Hi there and a warm welcome to you . (y)
We're glad you found us and please join in wherever you like ;)
 

Mazzy21

New member
Thank you. I will try to get a photo of what I think is female and what I think is male of the black chested ones. One literally just came seconds ago but a wasp decided to be... a wasp and challenge and chase the hummer away. I have watched a full on aerial battle with the ruby throat female and a wasp, but this black chested gave up pretty quick. I'll post back when I get pics.
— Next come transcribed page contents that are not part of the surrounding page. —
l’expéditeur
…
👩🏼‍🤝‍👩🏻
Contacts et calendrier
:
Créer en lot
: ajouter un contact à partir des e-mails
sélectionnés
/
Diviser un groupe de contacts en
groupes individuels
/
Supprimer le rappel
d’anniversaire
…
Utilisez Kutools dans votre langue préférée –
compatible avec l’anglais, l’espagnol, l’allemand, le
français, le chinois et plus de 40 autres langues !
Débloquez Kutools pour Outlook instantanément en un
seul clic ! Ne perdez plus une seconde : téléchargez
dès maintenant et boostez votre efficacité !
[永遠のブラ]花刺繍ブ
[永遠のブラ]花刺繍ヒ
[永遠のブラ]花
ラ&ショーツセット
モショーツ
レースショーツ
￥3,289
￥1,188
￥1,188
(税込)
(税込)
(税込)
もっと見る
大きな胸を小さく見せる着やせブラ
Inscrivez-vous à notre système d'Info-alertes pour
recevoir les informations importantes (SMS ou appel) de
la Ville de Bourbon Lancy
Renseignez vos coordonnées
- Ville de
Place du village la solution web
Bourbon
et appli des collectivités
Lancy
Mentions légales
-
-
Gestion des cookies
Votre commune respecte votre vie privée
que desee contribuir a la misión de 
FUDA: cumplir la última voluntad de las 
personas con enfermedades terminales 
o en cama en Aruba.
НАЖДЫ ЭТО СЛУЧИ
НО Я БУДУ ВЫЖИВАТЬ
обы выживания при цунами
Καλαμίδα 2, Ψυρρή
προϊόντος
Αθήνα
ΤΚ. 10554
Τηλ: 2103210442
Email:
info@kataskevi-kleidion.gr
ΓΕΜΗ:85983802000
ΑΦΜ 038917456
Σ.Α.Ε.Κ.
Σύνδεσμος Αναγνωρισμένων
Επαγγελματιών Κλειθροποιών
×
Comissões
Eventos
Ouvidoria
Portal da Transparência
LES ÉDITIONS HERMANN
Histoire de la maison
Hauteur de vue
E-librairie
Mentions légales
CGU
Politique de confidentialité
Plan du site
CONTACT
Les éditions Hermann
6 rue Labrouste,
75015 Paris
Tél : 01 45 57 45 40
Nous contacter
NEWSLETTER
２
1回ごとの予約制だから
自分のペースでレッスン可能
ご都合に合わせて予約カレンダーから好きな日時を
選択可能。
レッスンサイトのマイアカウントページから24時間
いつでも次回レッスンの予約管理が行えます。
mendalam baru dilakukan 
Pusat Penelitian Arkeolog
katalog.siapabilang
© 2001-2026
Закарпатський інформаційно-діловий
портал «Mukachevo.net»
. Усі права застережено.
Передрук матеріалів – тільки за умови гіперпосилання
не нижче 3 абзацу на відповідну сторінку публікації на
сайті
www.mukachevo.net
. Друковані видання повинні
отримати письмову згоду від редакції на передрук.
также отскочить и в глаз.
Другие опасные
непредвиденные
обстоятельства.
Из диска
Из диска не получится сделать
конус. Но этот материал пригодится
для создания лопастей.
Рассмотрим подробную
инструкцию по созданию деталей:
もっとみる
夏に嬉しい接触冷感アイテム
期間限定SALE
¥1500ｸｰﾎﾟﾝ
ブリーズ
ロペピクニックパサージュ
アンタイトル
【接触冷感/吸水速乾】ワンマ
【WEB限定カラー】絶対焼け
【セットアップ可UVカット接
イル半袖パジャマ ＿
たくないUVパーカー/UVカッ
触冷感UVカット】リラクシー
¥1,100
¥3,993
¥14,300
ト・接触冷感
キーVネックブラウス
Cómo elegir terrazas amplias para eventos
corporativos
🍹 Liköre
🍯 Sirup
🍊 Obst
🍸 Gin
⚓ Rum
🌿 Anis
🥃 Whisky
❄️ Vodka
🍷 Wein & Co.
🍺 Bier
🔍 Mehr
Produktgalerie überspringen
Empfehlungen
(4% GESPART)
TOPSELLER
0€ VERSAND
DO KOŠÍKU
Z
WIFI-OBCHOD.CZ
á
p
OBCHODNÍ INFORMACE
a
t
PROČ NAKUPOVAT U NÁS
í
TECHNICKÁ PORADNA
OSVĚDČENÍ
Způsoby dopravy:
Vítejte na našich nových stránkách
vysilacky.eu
Thanks for the warm welcomes!!
 
I had this one last week that was more black I believe than the normal red I am use to seeing

RTB_8495-X4.jpg
 

jmepler

It's just a flesh wound.
United States
The throat of a male Ruby-throated Hummingbird appears to be red because of iridescence. It is only visible in certain lighting conditions, otherwise it will appear black, like this bird.
 

Mazzy21

New member
This is very much how my guy was. They are gone now. I'm in Michigan and it's November (and 1st snow today). Thank you for showing me this. Now I know it's still a ruby-throated. I tried and tried to get a pic for the forum but I never could. My hummers are way too suspicious of interior movement. I do have one that will actually come to the glass door and look inside before going to the feeder. lol

Edit: sorry, I thought I quoted the pic post above but I see it's not here. That pic is very similar to mine with a very muddy/black chest.
 

GrampaTom

Well-known member
United States
Walking the Bay Trail in Richmond, CA, (Berkeley/Oakland), a few of us came upon a Hummingbird that looks very much like the one above in #5, if a little less disheveled. It was in a place we commonly see Anna's and so were skeptical this was not a trick of light. Close enough, within say 20,' I was able to walk around it, to try to make sure it was what we were seeing, a green body with all black head and bill, and not sunlight bouncing off the iridescence of an Anna's. In Sibley's its potentially a "Black Chinned." Cornell on my phone, set for California, and does not show this. Am I nuts?
 

Lisa W

Moderator
Staff member
Supporter
It could be a Black-chinned that didn’t move south, they do stay occasionally in an odd place if the weather is still good. Andy they are there in the summer and during migrations.